29 de febrero de 1960
A las doce menos veinte de la noche, el lunes 29 de febrero de 1960, un terremoto de magnitud 5,7 en la escala de Richter golpeó Agadir.
En unos quince segundos, Funti, Talborjt, la Kasba y gran parte de la ciudad nueva se derrumbaron.
Entre doce y quince mil personas perecieron, más de 1.500 de ellas judías. Sigue siendo uno de los terremotos más mortíferos del siglo XX.
La comunidad judía fue golpeada en pleno corazón: familias enteras quedaron sepultadas bajo los escombros de sus casas. Otras víctimas, que no pudieron ser identificadas, fueron inhumadas en la fosa común situada frente al cementerio europeo de Tildi, quinientos metros más al sur. La mayoría de las víctimas judías identificadas reposa en este cementerio, lo que hace de este lugar uno de los principales testigos de la tragedia que golpeó a la comunidad.

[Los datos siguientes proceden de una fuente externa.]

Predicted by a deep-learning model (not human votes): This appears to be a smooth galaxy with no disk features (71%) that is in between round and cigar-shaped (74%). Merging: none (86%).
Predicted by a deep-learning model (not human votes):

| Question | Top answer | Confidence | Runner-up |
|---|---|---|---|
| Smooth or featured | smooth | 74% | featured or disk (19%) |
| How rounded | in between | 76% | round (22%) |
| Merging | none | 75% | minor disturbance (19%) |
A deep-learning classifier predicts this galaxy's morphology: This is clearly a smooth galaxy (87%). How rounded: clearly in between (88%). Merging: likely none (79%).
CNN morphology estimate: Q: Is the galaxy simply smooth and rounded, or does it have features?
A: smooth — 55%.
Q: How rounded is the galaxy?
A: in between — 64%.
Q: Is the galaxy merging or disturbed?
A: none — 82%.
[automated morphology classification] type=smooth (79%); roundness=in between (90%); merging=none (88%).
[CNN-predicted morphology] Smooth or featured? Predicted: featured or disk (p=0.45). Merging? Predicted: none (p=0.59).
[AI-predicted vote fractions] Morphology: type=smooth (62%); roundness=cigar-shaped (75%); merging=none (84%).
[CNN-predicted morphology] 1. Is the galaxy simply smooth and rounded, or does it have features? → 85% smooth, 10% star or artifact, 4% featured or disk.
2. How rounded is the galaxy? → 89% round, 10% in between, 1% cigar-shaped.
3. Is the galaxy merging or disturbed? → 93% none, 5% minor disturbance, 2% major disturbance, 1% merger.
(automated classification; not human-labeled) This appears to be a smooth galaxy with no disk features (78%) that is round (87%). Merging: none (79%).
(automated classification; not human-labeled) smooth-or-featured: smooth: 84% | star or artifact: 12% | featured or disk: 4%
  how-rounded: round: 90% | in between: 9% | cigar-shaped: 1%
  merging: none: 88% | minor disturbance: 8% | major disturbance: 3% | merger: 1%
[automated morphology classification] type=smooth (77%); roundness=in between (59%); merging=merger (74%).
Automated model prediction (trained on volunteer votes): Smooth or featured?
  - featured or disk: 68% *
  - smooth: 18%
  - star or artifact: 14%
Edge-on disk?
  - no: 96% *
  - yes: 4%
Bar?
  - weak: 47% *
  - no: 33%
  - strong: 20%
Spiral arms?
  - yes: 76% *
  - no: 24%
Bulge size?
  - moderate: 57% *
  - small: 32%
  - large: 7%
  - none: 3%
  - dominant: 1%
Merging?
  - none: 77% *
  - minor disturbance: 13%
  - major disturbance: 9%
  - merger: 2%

La ciudad fue declarada peligrosa y reconstruida dos kilómetros más al sur.
Los supervivientes de la comunidad judía, muchos de los cuales lo habían perdido todo, partieron en los meses y años siguientes hacia Casablanca, Israel, Canadá o Francia.
En pocos años, la comunidad judía de Agadir disminuyó drásticamente, hasta unas 300 personas a mediados de los años ochenta, y menos de un centenar hoy.
Este sitio
Tras un primer y saludable trabajo emprendido por Georges Sebat en los años 2000, Robert Cabessa y Michael Sicsu emprendieron, en 2025, la creación de este sitio dedicado a la memoria del cementerio, así como la realización de las fotografías y el registro de cada tumba.
La aportación de Yahasra.org, que ofrece en particular una inteligencia artificial innovadora, permitió completar y enriquecer este trabajo de memoria. La IA integrada en Yahasra permite «leer» las tumbas y hacer corresponder las fechas hebreas con las del calendario gregoriano, para una búsqueda más precisa.
Un libro de visitas recoge ahora y fija los recuerdos y los sentimientos de los mayores de la ciudad y también de sus visitantes. El «Árbol de la vida», por su parte, permitirá avisar a las familias dos semanas antes de las hazkarot de sus allegados.
Por último, un algoritmo de clasificación de apellidos judíos marroquíes, desarrollado por el Dr. Yohanan Ouaknine, permitirá a los visitantes obtener respuestas intuitivas a sus búsquedas, teniendo en cuenta en particular las distintas grafías de un mismo apellido, como Levy, Levi, Halioui o Halevy.
Este sitio representa gran parte de la memoria de nuestra comunidad. Velaremos por que se mantenga con el mismo cuidado y el mismo respeto que el propio cementerio.
Michael Sicsu y Robert Cabessa
תהא נשמתם צרורה בצרור החיים
Que sus almas queden ligadas al haz de la vida.